## Text-based hardware design files
===
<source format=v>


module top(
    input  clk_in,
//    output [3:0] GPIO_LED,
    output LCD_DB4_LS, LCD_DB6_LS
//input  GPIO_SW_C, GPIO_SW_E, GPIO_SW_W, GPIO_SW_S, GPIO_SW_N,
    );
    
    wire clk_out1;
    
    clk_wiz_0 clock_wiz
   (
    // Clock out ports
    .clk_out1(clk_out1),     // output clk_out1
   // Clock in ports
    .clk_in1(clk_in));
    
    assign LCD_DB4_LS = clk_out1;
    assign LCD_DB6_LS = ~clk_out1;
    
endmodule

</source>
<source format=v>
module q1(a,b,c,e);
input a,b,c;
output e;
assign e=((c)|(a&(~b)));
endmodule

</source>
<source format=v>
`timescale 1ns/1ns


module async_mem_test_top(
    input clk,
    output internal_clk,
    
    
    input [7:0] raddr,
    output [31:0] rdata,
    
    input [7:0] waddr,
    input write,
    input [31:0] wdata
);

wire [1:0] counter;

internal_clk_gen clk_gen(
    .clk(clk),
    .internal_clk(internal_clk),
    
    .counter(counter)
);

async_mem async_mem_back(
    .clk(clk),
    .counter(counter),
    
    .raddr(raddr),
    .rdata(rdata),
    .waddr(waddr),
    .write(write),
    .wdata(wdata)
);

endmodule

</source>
===
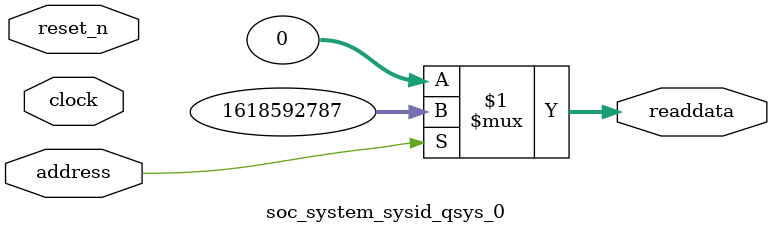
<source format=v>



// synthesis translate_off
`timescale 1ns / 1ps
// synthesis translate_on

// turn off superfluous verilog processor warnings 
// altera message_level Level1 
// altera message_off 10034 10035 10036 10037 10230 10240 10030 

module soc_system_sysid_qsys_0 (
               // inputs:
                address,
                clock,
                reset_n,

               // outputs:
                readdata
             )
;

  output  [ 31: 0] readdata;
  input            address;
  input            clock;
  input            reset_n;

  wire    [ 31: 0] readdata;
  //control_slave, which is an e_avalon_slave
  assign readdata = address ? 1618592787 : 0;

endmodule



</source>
===
Search the data for "wire". Copy every line that has it.

## YOUR RESPONSE
    wire clk_out1;
wire [1:0] counter;
  wire    [ 31: 0] readdata;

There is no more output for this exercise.